Ich bin erleichtert als ich wieder festen Boden unter den Füßen habe. Ich habe mich etwas beim Abseilen verkrampft; meine linke Hand, die die Prusikschlinge um das Seil gedrückt hat, tut weh. Nach drei Abseillängen haben wir es geschafft. Erst jetzt kann ich so richtig Freude zeigen. Alex gratuliert uns beiden zum gelungenen Projekt „Aguglia“. Wir sehen, dass Thomas und Ina unsere Wanderschuhe an die Wand gestellt haben, damit sie nicht nass werden. Das ist richtig lieb! Wir packen alles ein und gehen zum Strand. Normalerweise kostet der Eintritt zur Bucht 1 € Eintritt, aber in der Nebensaison interessiert das niemanden. Und selbst für 1 € lohnt es sich. Es fängt wieder an zu tröpfeln. Wir ziehen uns schnell um und springen ins klare Wasser. Die Bucht ist unheimlich hübsch: ein paar Sonnenstrahlen zeigen uns trotz Regens kurz, wie schön das kristallklare Wasser und der weiße Kieselstrand aussehen.

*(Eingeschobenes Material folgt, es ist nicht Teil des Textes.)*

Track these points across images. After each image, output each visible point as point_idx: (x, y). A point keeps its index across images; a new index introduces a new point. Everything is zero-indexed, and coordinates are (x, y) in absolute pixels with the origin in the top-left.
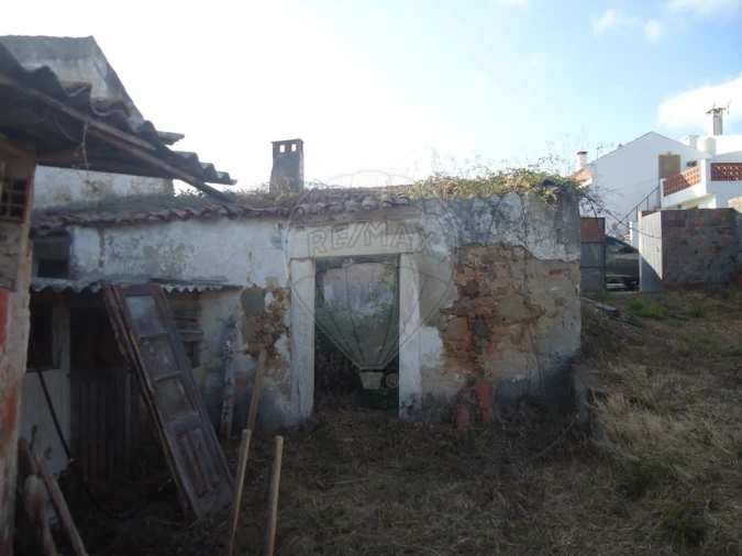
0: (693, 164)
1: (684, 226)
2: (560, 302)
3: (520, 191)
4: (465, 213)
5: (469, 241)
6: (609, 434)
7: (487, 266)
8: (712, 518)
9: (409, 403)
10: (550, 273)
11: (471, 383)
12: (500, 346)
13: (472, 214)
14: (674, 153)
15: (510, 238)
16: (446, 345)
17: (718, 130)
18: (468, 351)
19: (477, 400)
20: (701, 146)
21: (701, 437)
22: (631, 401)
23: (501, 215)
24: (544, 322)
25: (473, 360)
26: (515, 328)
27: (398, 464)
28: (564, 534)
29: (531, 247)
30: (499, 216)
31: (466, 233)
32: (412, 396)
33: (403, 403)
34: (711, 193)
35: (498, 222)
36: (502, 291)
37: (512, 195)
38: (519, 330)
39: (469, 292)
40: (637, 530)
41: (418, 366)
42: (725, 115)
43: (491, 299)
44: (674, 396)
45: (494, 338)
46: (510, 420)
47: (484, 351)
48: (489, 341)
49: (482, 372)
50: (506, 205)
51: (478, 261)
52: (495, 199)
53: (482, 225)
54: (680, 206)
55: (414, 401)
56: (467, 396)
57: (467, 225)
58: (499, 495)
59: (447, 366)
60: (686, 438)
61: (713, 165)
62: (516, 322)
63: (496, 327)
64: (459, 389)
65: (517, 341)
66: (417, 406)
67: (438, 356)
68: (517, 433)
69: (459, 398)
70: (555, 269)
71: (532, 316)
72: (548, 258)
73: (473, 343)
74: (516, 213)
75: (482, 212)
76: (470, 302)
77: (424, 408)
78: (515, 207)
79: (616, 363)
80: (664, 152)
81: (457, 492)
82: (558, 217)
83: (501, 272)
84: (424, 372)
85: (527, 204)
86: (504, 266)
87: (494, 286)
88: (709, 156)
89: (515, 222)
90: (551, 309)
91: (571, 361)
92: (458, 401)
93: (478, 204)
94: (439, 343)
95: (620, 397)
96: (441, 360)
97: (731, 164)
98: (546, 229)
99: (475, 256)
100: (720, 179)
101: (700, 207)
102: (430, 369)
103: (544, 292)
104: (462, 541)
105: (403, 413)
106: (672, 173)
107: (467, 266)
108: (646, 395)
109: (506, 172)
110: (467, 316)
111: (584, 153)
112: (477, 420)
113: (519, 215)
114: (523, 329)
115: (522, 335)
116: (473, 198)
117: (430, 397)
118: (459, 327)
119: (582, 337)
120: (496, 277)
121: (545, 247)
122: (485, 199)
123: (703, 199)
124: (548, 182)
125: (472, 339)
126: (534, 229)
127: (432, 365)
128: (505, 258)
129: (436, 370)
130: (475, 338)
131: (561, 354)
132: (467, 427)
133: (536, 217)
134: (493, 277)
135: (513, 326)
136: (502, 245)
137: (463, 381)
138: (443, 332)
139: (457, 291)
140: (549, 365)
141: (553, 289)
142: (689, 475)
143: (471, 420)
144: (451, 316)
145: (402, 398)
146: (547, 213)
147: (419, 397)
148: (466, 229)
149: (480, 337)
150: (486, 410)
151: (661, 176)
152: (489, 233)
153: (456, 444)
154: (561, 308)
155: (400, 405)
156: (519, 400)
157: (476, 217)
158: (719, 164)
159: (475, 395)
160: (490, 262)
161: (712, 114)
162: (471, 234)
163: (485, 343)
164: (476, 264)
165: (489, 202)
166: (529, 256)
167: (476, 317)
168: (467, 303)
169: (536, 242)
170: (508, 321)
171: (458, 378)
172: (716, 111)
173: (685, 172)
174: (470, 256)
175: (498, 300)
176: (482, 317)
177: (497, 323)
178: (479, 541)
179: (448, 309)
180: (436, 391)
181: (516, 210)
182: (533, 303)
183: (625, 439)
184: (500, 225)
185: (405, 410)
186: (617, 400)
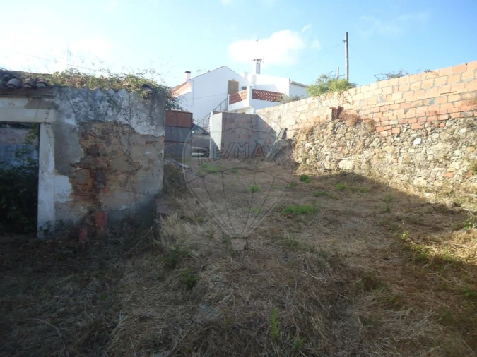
0: (244, 88)
1: (233, 122)
2: (151, 161)
3: (128, 88)
4: (90, 99)
5: (93, 118)
6: (165, 237)
7: (105, 135)
8: (202, 274)
9: (45, 228)
10: (146, 143)
11: (91, 212)
12: (112, 188)
13: (95, 100)
14: (236, 80)
15: (121, 119)
16: (74, 188)
17: (258, 71)
18: (90, 191)
19: (95, 223)
20: (250, 79)
21: (209, 235)
22: (181, 218)
23: (115, 103)
24: (140, 174)
25: (93, 198)
26: (122, 177)
27: (29, 269)
28: (127, 295)
29: (134, 126)
30: (113, 103)
31: (91, 113)
32: (48, 223)
33: (41, 228)
34: (252, 105)
35: (112, 107)
36: (114, 153)
37: (123, 91)
38: (125, 178)
39: (92, 152)
40: (166, 286)
41: (52, 201)
42: (261, 63)
43: (107, 158)
44: (206, 214)
45: (109, 183)
46: (115, 234)
47: (101, 191)
48: (105, 185)
49: (99, 205)
50: (118, 97)
51: (98, 133)
52: (112, 92)
53: (101, 108)
54: (236, 111)
55: (49, 226)
56: (88, 221)
57: (91, 107)
58: (94, 279)
59: (75, 202)
60: (202, 235)
61: (253, 90)
62: (123, 173)
63: (110, 176)
64: (82, 216)
65: (123, 185)
66: (52, 230)
67: (68, 195)
68: (119, 242)
69: (82, 222)
70: (150, 141)
71: (133, 169)
72: (145, 133)
73: (94, 187)
74: (125, 103)
75: (102, 100)
76: (93, 159)
77: (57, 230)
78: (124, 98)
79: (181, 197)
80: (231, 80)
81: (68, 281)
82: (152, 109)
83: (114, 141)
84: (57, 206)
85: (132, 98)
86: (117, 137)
87: (109, 149)
88: (252, 85)
89: (124, 109)
90: (145, 165)
91: (156, 197)
92: (81, 224)
93: (99, 94)
94: (70, 186)
95: (175, 216)
96: (70, 198)
97: (262, 91)
98: (144, 115)
99: (97, 129)
100: (256, 98)
101: (246, 113)
102: (62, 204)
103: (140, 155)
104: (61, 310)
105: (40, 235)
106: (234, 92)
107: (91, 135)
108: (190, 214)
109: (121, 76)
110: (90, 169)
111: (189, 72)
112: (93, 235)
113: (128, 105)
114: (127, 177)
115: (127, 181)
116: (96, 90)
117: (61, 223)
118: (84, 176)
119: (164, 182)
120: (110, 143)
121: (142, 127)
122: (104, 91)
123: (248, 108)
124: (146, 86)
125: (93, 183)
126: (137, 115)
127: (64, 201)
128: (117, 131)
129: (66, 204)
130: (96, 183)
131: (150, 193)
132: (84, 240)
133: (138, 107)
134: (109, 143)
135: (121, 176)
136: (115, 123)
137: (86, 211)
138: (72, 179)
139: (83, 152)
140: (143, 199)
141: (147, 153)
142: (197, 254)
143: (88, 235)
144: (79, 168)
145: (40, 224)
146: (145, 106)
147: (52, 224)
148: (91, 110)
149: (99, 182)
150: (100, 229)
151: (229, 93)
152: (106, 114)
153: (75, 252)
154: (151, 165)
155: (38, 229)
156: (123, 221)
157: (98, 103)
158: (257, 90)
159: (93, 220)
160: (107, 134)
161: (255, 62)
162: (95, 114)
163: (102, 186)
164: (97, 134)
165: (108, 94)
166: (133, 132)
167: (97, 169)
168: (90, 160)
169: (138, 123)
170: (118, 172)
171: (82, 209)
172: (258, 60)
173: (240, 92)
174: (93, 129)
175: (112, 159)
176: (101, 169)
177: (111, 173)
178: (74, 308)
179: (76, 164)
180: (65, 219)
181: (125, 101)
182: (134, 161)
183: (173, 239)
184: (115, 110)
185: (42, 233)
186: (173, 217)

Dann werden die Regentropfen größer. Nur noch ganz wenige Menschen sind am Strand. Wir ziehen uns wieder die Wanderklamotten an und machen uns auf den Rückweg. Es fängt richtig schlimm an zu regnen und die steile Passage auf dem Wanderweg kommt weserntlich länger vor als auf dem Hinweg. Klatschnass kommen wir im WoMo an. Wir haben unheimlich viel Glück gehabt!!!
Wir verlassen den Parkplatz und fahren noch bis zur Grotta de Ispingoli.